Monday 12 December 2011

Cameron's Treaty Opt-Out May Prove Problematic



U.K. Prime Minister David Cameron's decision to opt out of a new European Union treaty quickly drew support from the British public, but its long-term consequences for the country's important financial-services industry are less clear-cut.

Mr. Cameron refused last week to include the U.K. in a new treaty that would create more EU integration for members using the euro, positioning his stance as a win for the U.K. The British public, and euro-skeptic members of Mr. Cameron's own Conservative Party, backed the move strongly, seeming to give Mr. Cameron an important domestic political win.

But while London's banks and financial lobbyists—the supposed beneficiaries of his actions—were appreciative of the sentiment, Mr. Cameron's move was greeted with more muted enthusiasm, with some saying it could actually backfire over the long run.

Mr. Cameron's commitment to hang onto U.K. sovereignty, for example, could give the U.K. more power over Britain's financial regulation in general—but there is no guarantee that such a move results in lighter regulation for the country's banks. Indeed, the move keeps the door open to regulation by the U.K. that goes above and beyond what Brussels puts in place, such as a proposal to separate bank's retail business from their riskier investment-banking units that has angered the financial sector here.

Just as important, the U.K.'s banks are now worried that the ill-will created by Mr. Cameron's stance means the U.K. "won't even have a seat at the table" the next time financial regulations are negotiated under existing rules, said one lobbyist for the City of London.

Mr. Cameron's stance against the EU could also reverberate for European banks operating in London, which serves not just as the banking center of London, but also all of Europe. The City of London, as it is called, is home to large units of banks like Germany's Deutsche Bank AG, which would be subject to any tough restrictions EU regulators might impose on the U.K. in the future

"We do not yet know the impact this arrangement is going to have on the U.K.'s ability to secure agreements on sensible regulation—but that is critical," said Angela Knight, the chief executive of the British Bankers' Association.

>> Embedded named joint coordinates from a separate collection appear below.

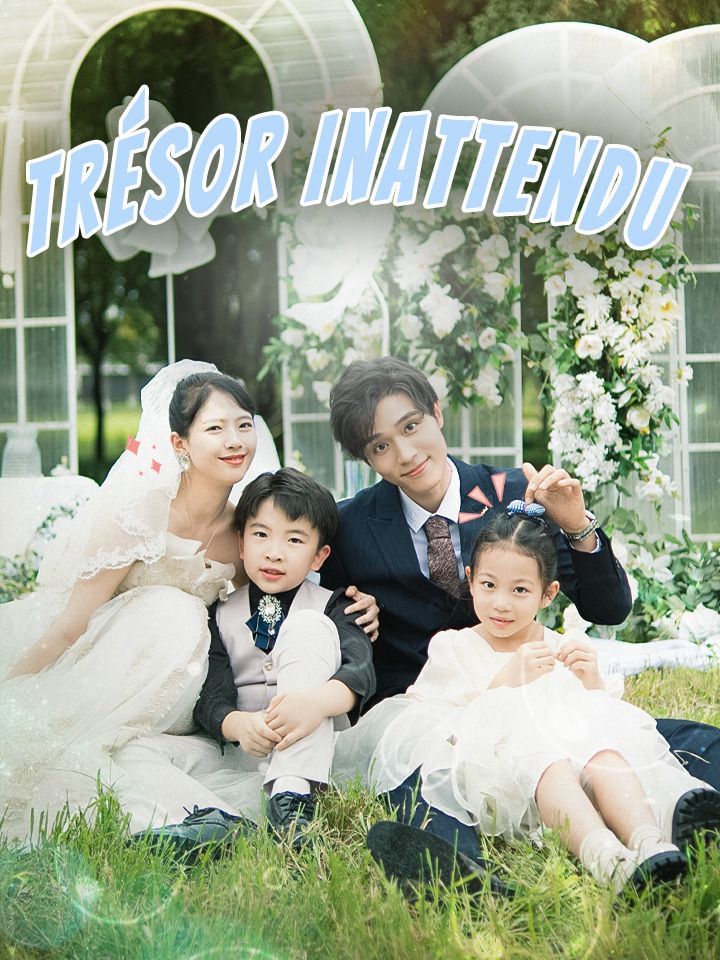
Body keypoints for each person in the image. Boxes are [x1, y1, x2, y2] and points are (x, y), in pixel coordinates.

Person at [323, 356, 720, 891]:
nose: (406, 453)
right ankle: (468, 878)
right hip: (436, 711)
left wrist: (576, 524)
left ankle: (680, 821)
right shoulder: (351, 525)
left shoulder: (514, 492)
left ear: (436, 412)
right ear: (366, 457)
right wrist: (349, 613)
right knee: (425, 782)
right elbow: (319, 605)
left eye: (411, 426)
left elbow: (609, 609)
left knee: (656, 741)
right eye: (380, 446)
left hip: (537, 698)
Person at [0, 361, 377, 845]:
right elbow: (69, 627)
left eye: (244, 425)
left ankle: (269, 803)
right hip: (108, 662)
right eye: (215, 429)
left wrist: (354, 603)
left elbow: (288, 581)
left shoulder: (245, 531)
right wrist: (15, 693)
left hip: (187, 687)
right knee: (172, 614)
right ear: (179, 443)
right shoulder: (135, 515)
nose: (235, 440)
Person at [336, 504, 720, 892]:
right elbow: (439, 732)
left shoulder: (560, 647)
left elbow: (604, 721)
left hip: (584, 768)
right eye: (489, 585)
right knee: (547, 761)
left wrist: (592, 683)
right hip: (511, 779)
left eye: (520, 590)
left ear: (547, 594)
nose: (501, 603)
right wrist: (504, 682)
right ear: (470, 581)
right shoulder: (456, 648)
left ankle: (650, 843)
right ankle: (606, 857)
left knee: (606, 753)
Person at [189, 468, 375, 849]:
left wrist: (315, 703)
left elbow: (360, 672)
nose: (274, 552)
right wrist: (237, 724)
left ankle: (291, 798)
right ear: (241, 544)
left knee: (308, 627)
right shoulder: (218, 612)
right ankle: (223, 825)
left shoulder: (336, 606)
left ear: (319, 556)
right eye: (261, 535)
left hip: (316, 749)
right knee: (151, 756)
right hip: (246, 749)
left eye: (294, 540)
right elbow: (210, 692)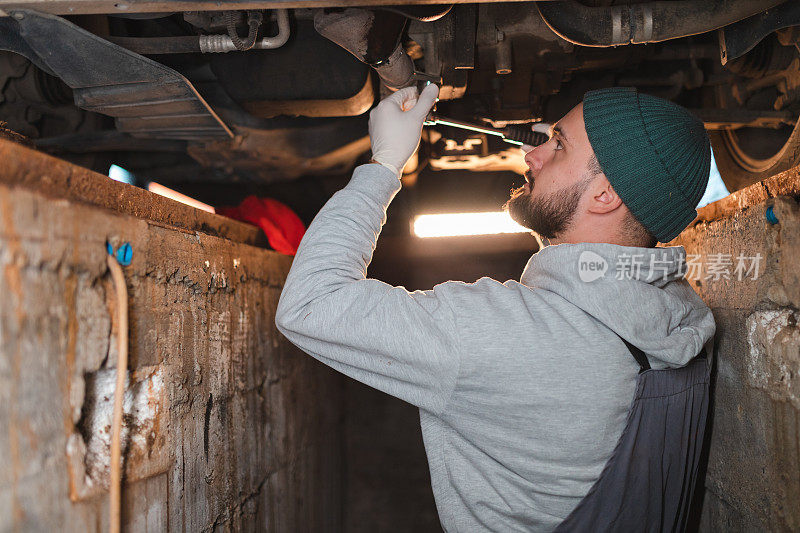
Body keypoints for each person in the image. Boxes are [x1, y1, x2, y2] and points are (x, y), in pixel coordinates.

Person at [275, 84, 717, 531]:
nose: (532, 155)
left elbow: (312, 302)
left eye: (557, 145)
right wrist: (559, 176)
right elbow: (588, 267)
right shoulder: (675, 312)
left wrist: (385, 164)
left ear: (604, 196)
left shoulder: (502, 334)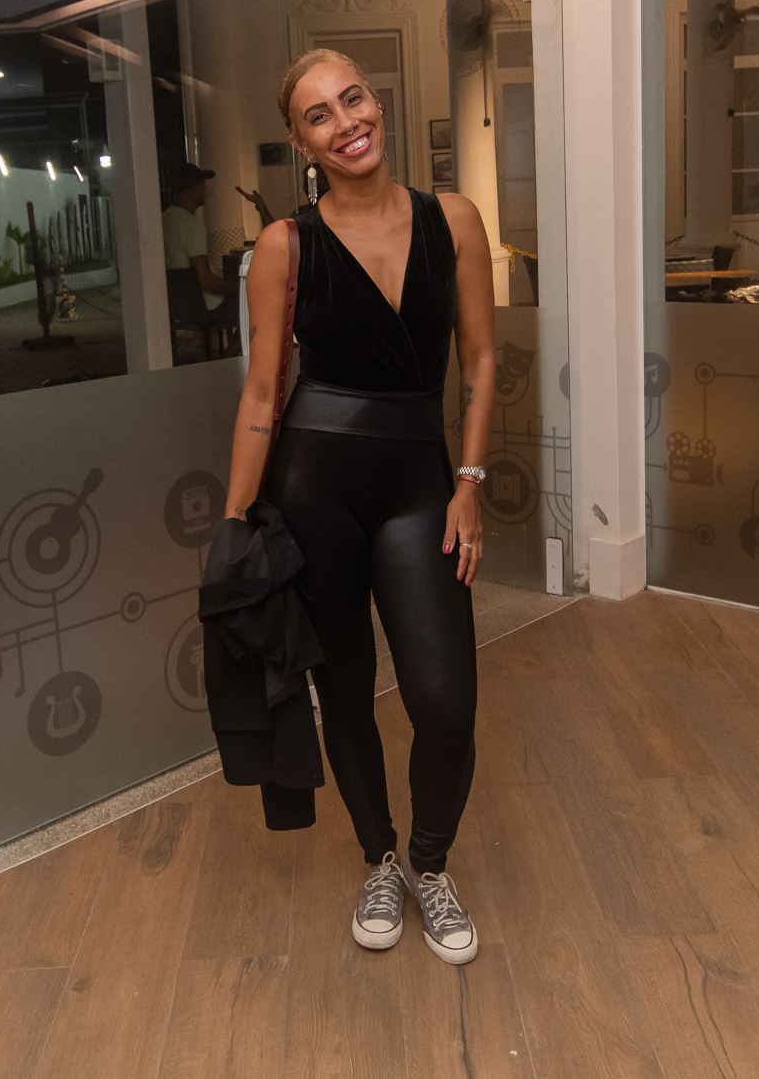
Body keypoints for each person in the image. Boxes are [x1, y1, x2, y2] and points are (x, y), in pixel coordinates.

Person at [222, 49, 496, 965]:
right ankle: (380, 856)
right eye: (319, 115)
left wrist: (469, 483)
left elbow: (481, 359)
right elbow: (264, 394)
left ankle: (430, 862)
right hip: (315, 484)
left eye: (353, 98)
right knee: (343, 686)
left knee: (443, 698)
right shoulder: (284, 246)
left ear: (376, 102)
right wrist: (234, 526)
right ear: (302, 142)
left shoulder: (453, 219)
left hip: (421, 482)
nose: (345, 122)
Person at [161, 162, 237, 313]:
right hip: (206, 306)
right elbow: (207, 281)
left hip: (181, 306)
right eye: (203, 184)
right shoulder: (191, 226)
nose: (205, 189)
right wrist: (242, 288)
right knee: (255, 305)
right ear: (194, 188)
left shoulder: (164, 219)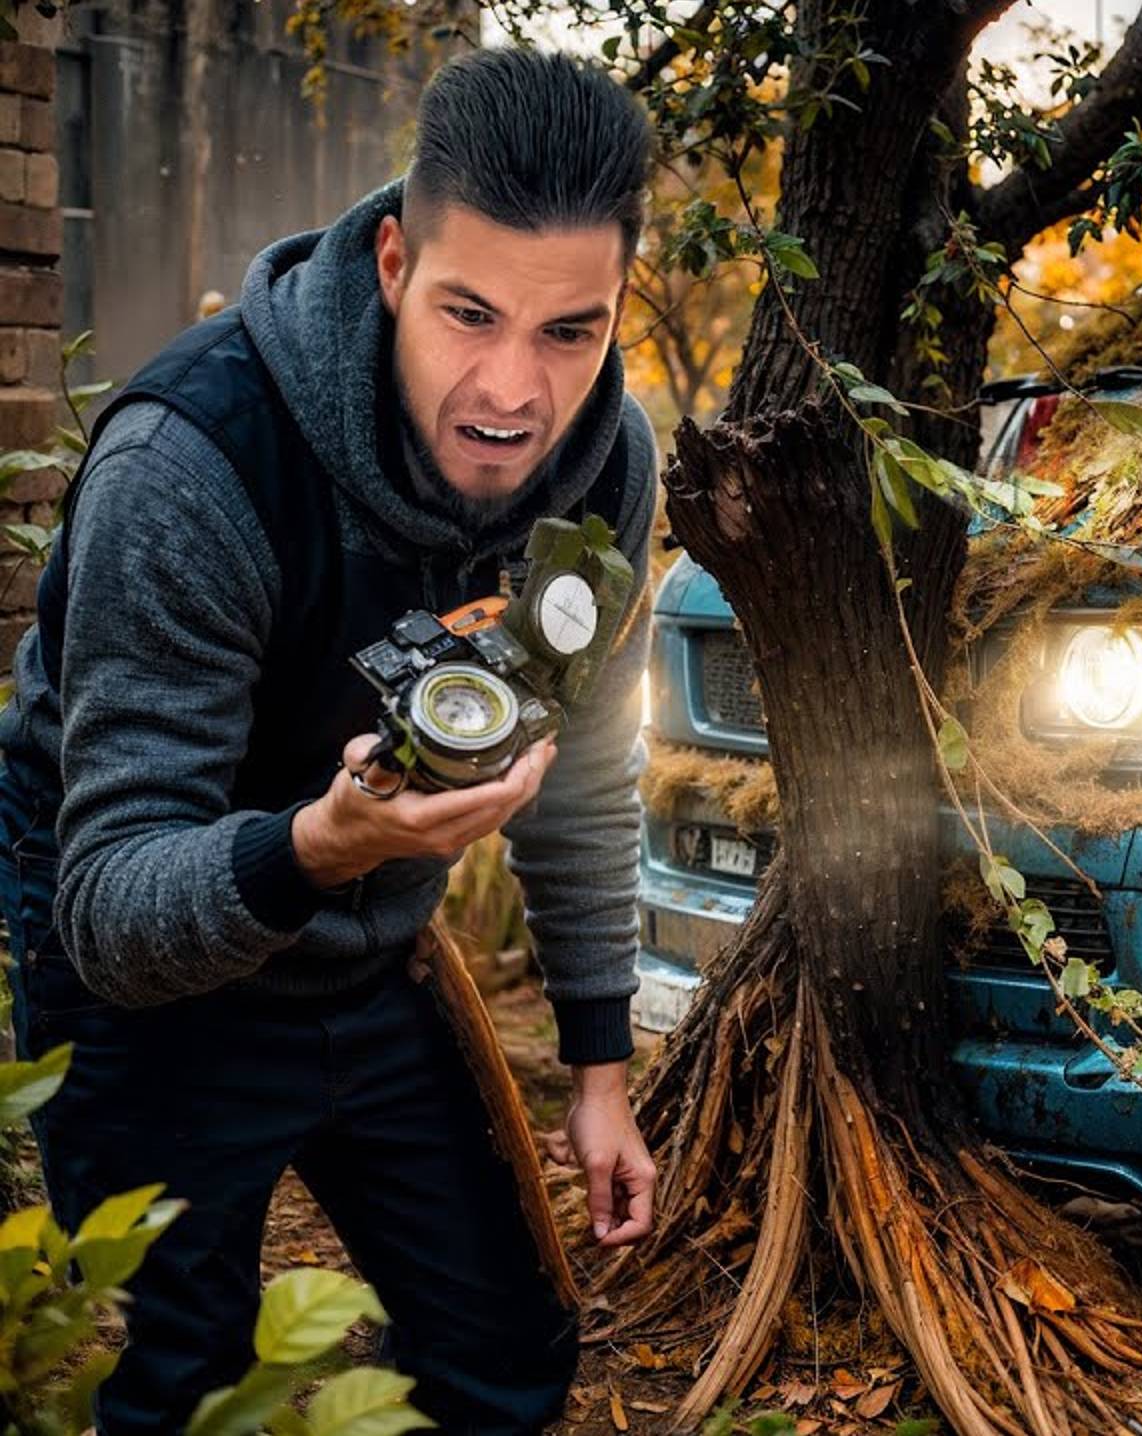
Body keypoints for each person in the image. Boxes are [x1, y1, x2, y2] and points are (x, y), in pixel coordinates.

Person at [0, 49, 660, 1432]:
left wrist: (599, 1073)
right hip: (135, 944)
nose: (512, 391)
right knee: (179, 1382)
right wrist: (318, 844)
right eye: (469, 312)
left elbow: (586, 767)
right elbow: (112, 904)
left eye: (569, 331)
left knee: (511, 1360)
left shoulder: (607, 466)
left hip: (369, 935)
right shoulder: (193, 464)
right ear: (389, 263)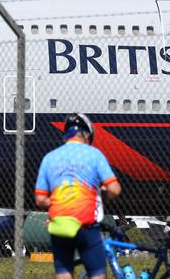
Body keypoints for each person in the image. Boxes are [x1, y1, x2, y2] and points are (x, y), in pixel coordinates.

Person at [35, 113, 122, 279]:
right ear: (87, 134)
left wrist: (59, 204)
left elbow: (40, 199)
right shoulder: (94, 155)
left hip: (60, 225)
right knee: (96, 274)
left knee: (64, 273)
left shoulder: (49, 158)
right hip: (86, 225)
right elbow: (115, 189)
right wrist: (101, 198)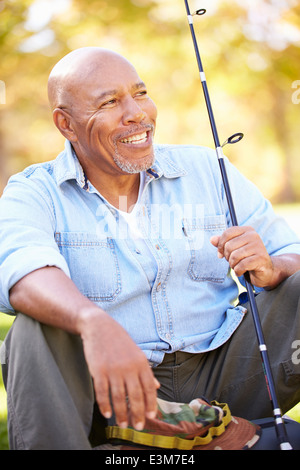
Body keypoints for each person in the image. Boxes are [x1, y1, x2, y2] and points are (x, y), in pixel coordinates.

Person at [0, 47, 299, 450]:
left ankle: (201, 427)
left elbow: (291, 248)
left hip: (227, 372)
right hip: (111, 395)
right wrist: (94, 322)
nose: (137, 113)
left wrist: (273, 265)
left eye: (140, 94)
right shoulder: (35, 191)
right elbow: (21, 270)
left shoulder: (207, 169)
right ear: (66, 124)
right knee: (33, 328)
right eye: (109, 102)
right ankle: (157, 436)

The stakes are high for the U.K., where 11.2% of tax receipts came from the financial services sector in the fiscal year 2009-2010, according to the City of London Corp. A million people work in the financial-services sector in the U.K., roughly half of them in London, the corporation said.

Nearly lost in the analysis of Mr. Cameron's actions was a key point: that last week's treaty wouldn't have subjected the U.K. to any more financial regulation or any fiscal integration with the rest of the EU. Instead, it was about approving the use of an existing treaty to allow greater fiscal integration for members of the euro zone, which the U.K. isn't part of.

Mr. Cameron's price for signing that treaty was a list of safeguards to protect Britain's large financial-services industry from future regulation. The Europeans called his bluff, complaining that Mr. Cameron was trying to get leverage out of the EU during its time of crisis.

Those demands were that future transfers of power from a national regulator to an EU regulator on financial services would be subject to a veto; a promise that the European Banking Authority is kept in London after recent suggestions it would be moved; that the European Central Bank be rebuffed in its attempts to rule that euro-denominated transactions are cleared within the euro zone and that British banks should be allowed to go ahead with higher capital requirements than the rest of the EU.

On the latter point, London's financial sector sides with the EU, and saw the EU rebuff as a win.

Mr. Cameron's move also appeared to have damaged relations with his more pro-European Liberal Democrat coalition government partners. Deputy Prime Minister Nick Clegg told the British Broadcasting Corp. that the veto was "bad for Britain" and could leave it "isolated and marginalized." Liberal Democrat lawmakers reported that local activists were angered by Mr. Cameron's move and were putting pressure on them to distance themselves from the government's European policy.

Still, while Mr. Cameron has angered some people across Europe and the City, his own public appear to have reacted well to his actions. According to a survey by pollsters Survation for the Mail on Sunday newspaper, 62% of people agreed with the prime minister's stance, with 19% against.

The prime minister also played to an increasingly fractious part of his party, with public praise showered on Mr. Cameron by lawmakers who days earlier had been criticizing him. The Daily Mail tabloid newspaper said on Saturday that it was "A day for Britain to salute David Cameron" because he "finally said no to the European elite," a sentiment seconded across other tabloids.

Some analysts also say they have heard threats that the U.K. will be isolated before, after it has gone against the EU grain, and yet a loss of influence for the region's third-biggest economy hasn't followed.

Many European may envy Britain's decision to keep out of the euro, which has allowed it to control its own monetary policy and seen it avoid many of the bailout bills. Despite Britain's own record debts, investors have pushed the yields on British Treasury debt to below that of almost every other European nation. A recent poll for ComRes suggests 42% of French and German citizens believe their country would be better off had they not joined the single currency.